Graduation rates increase within past three years

After years of low completion rates, the fall semester’s graduation numbers may indicate that USF’s graduates are on the rise.

Currently, the six-year graduation figure, which reflects the number of students who entered in 2004 and will be graduating in 2010, is 51 percent.

“The 51 percent is a preliminary figure,” said Paul Dosal, director of the Office of Student Success. “It is about two points higher than the previous six-year graduation rate (of 2009).”

Dosal said that though the trend is increasing — in 2002-08 the graduation rate was 48 percent and in 2003-09 it was 49 percent — on-campus support systems, such as the Learning Commons, and admission standards need to be improved

“We need to recruit students that demonstrate more aptitude for success,” he said. “We also need to take a look at how we deliver courses. We don’t want to say that it is solely the responsibility of the student (to do well). We need professors to know that they too bear responsibility, and need to look at their lectures, discussion formats, the books they use, all of that.”

According to collegeresults.org, USF’s graduation rates, as of 2008, fall behind the University of Florida’s, which is approximately 80 percent; Florida State University, which is 70 percent; and the University of Central Florida, which is 63 percent. The average graduation rate in the nation is 55 percent.

Nonetheless, student body president Cesar Hernandez said he is optimistic that the University will continue increasing its rate.

“Knowing what the University and its students are capable of doing, I believe that we can easily, within the next four years, begin to have almost a 60 percent graduation rate,” Hernandez said. “I honestly feel like that’s a tangible goal.”

Hernandez said to improve these rates, the faculty-to-student ratio needs to come down, and the University needs to make advising sessions more accessible to students.

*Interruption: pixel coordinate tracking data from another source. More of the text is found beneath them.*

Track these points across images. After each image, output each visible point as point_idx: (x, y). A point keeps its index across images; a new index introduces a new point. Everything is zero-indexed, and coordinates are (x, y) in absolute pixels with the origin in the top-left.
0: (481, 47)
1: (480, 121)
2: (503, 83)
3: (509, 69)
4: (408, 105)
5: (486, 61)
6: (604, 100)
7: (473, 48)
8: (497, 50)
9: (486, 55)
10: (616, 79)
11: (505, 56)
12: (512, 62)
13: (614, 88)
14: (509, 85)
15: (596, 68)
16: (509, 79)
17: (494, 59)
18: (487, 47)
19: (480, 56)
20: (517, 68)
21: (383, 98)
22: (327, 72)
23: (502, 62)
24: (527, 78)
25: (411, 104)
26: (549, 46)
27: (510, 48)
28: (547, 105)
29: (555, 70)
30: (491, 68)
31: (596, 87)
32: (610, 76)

He said that in 2009 the faculty-to-student ratio at USF, which  is  the ninth largest university in the nation, was approximately 27-to-1. According to an article published in The Oracle on July 22, the national average is 22 students per faculty member.

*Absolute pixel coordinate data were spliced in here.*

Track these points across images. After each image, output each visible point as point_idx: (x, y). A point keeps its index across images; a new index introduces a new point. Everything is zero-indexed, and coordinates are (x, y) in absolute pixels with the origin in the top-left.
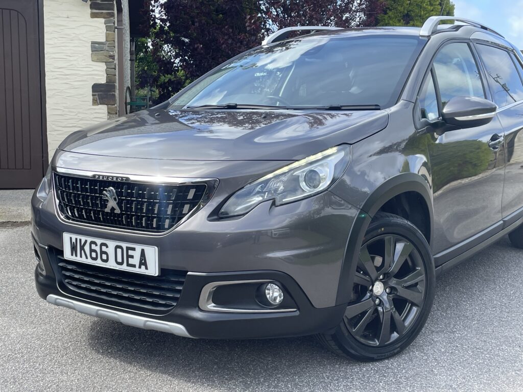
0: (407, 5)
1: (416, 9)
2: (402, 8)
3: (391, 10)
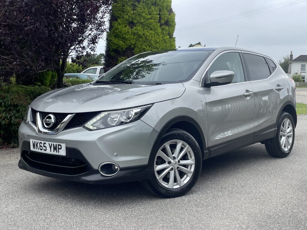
0: (131, 14)
1: (138, 17)
2: (128, 16)
3: (120, 18)
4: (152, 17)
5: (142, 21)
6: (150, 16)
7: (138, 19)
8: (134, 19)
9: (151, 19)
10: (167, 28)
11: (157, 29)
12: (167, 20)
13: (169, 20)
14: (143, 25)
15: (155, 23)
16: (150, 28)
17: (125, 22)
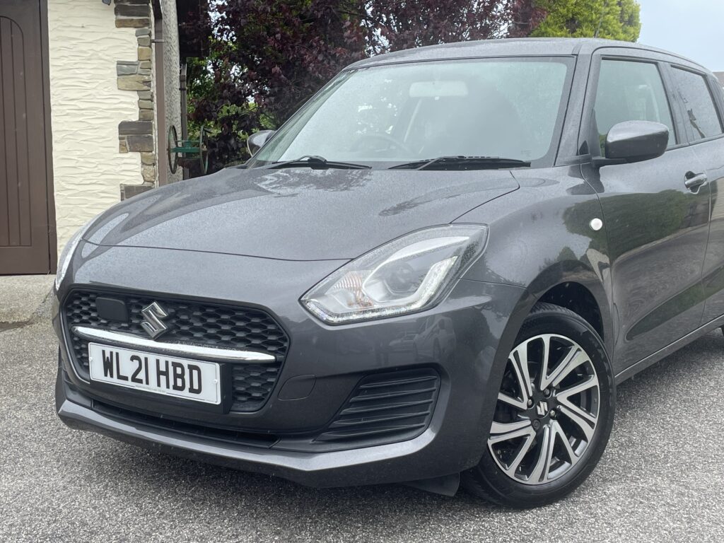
1: (585, 11)
2: (566, 10)
4: (611, 10)
5: (594, 17)
6: (608, 9)
7: (586, 13)
8: (577, 14)
9: (608, 13)
10: (632, 30)
11: (618, 33)
12: (632, 15)
13: (634, 14)
14: (595, 25)
15: (615, 21)
16: (608, 30)
17: (560, 20)
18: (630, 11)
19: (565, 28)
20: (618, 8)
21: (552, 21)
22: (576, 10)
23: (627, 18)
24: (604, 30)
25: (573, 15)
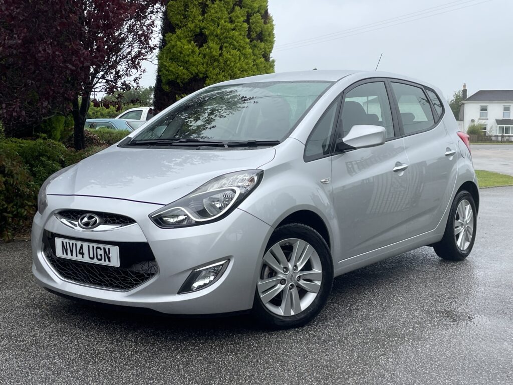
0: (199, 21)
1: (212, 26)
2: (193, 25)
3: (180, 28)
5: (219, 32)
6: (233, 26)
7: (212, 28)
8: (204, 28)
9: (234, 29)
11: (244, 48)
12: (261, 33)
13: (263, 33)
15: (241, 37)
16: (233, 45)
17: (188, 35)
18: (258, 30)
19: (193, 42)
20: (246, 25)
21: (182, 35)
22: (202, 25)
23: (254, 35)
24: (230, 44)
25: (201, 29)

“We’re hiring faculty and we’re putting money toward training them,” Hernandez said. “We are also doing minor things like extending the library hours.  Starting next year, five floors are going to have 24-hour access rather than just the first floor. We’re also going to have access to wireless (Internet) everywhere, even at areas like the Botanical Gardens.”

Daton Haywood, a senior majoring in accounting, said he thinks that if advisers made themselves more accessible to students, it would positively affect the graduation rate.

“Fifty-one percent is basically failing. As an average, it seems low,” he said. “I don’t think that it’s necessarily the professors’ fault either. I feel like sometimes our advising offices don’t give us the proper support channels to make sure we graduate in a four-year period.”

Dosal said that though the University is happy with the slight uptake in graduation rates, they are still not satisfied.

Hernandez agreed, and said that in his position at USF he is able to see the issue from the perspectives of both the students and the administration.

“The (administrators) really want to connect to the students, and if we can just get them to communicate to each other, we can improve these rates,” Hernandez said.